Reproduce, exactly and in full, the lines from the one with "right elbow: (635, 629)" through the one with "right eye: (219, 48)" in the data below; drop pictures.

+===+

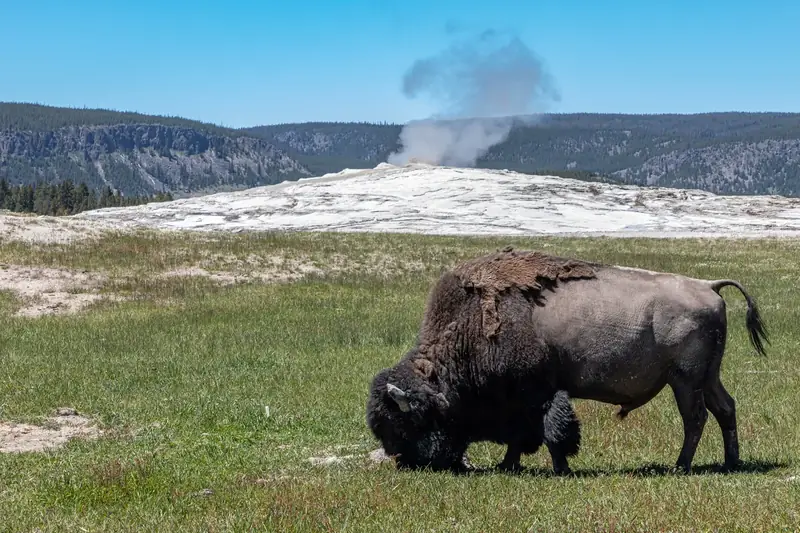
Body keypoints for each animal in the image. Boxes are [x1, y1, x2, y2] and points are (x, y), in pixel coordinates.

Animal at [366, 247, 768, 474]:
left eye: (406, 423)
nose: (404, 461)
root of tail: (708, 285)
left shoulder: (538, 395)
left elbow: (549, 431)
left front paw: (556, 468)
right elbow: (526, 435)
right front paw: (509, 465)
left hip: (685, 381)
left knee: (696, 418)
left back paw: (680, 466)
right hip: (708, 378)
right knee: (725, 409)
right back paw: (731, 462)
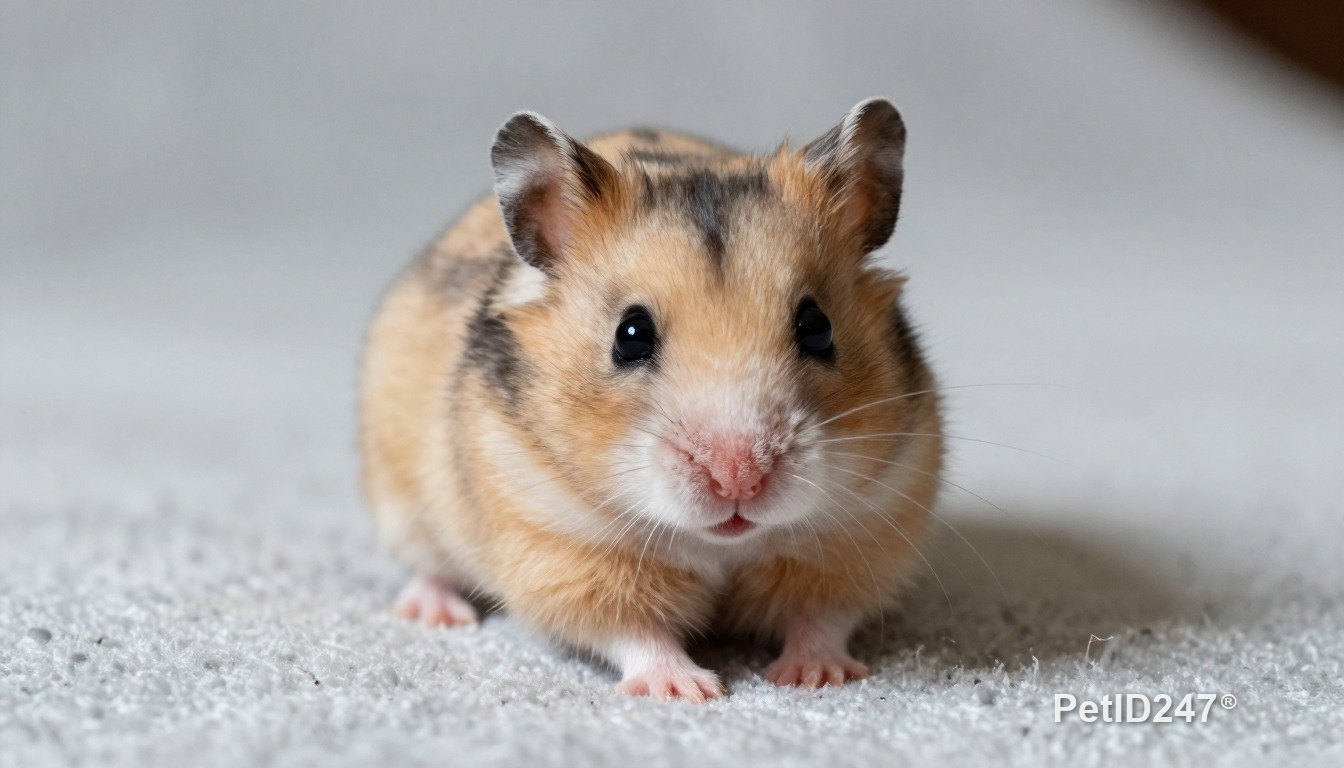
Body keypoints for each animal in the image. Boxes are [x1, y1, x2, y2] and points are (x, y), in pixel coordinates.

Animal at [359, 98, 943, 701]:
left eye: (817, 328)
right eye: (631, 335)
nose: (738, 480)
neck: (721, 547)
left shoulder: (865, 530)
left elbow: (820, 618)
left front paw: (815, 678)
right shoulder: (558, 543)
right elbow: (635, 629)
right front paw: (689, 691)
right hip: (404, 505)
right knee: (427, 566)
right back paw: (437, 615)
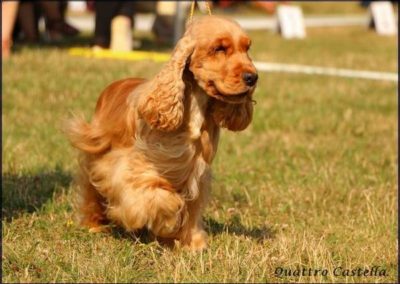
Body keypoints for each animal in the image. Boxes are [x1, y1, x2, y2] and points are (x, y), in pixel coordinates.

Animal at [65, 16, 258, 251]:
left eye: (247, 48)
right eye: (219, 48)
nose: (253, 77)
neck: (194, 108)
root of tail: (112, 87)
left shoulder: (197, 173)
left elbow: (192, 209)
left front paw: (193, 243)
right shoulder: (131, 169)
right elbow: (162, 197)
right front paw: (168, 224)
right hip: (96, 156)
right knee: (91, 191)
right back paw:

+===+

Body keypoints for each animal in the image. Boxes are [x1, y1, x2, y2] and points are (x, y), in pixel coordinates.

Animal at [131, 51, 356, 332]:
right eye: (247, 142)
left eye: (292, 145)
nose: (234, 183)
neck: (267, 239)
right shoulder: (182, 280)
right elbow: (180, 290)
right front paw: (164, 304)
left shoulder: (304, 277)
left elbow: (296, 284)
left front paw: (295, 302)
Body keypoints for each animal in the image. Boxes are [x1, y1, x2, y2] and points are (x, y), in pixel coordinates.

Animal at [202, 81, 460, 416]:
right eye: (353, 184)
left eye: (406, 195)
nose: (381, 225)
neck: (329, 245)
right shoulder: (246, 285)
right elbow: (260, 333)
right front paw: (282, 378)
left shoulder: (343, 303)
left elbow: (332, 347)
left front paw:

+===+

§ Your solution
right elbow: (635, 629)
right front paw: (689, 691)
right hip: (404, 505)
right knee: (427, 566)
right back paw: (437, 615)
Body keypoints for each animal in the image. Boxes are [x1, y1, x2, y2] and points are (x, y), in pixel coordinates.

Animal at [65, 16, 258, 251]:
left eye: (247, 48)
right eye: (219, 48)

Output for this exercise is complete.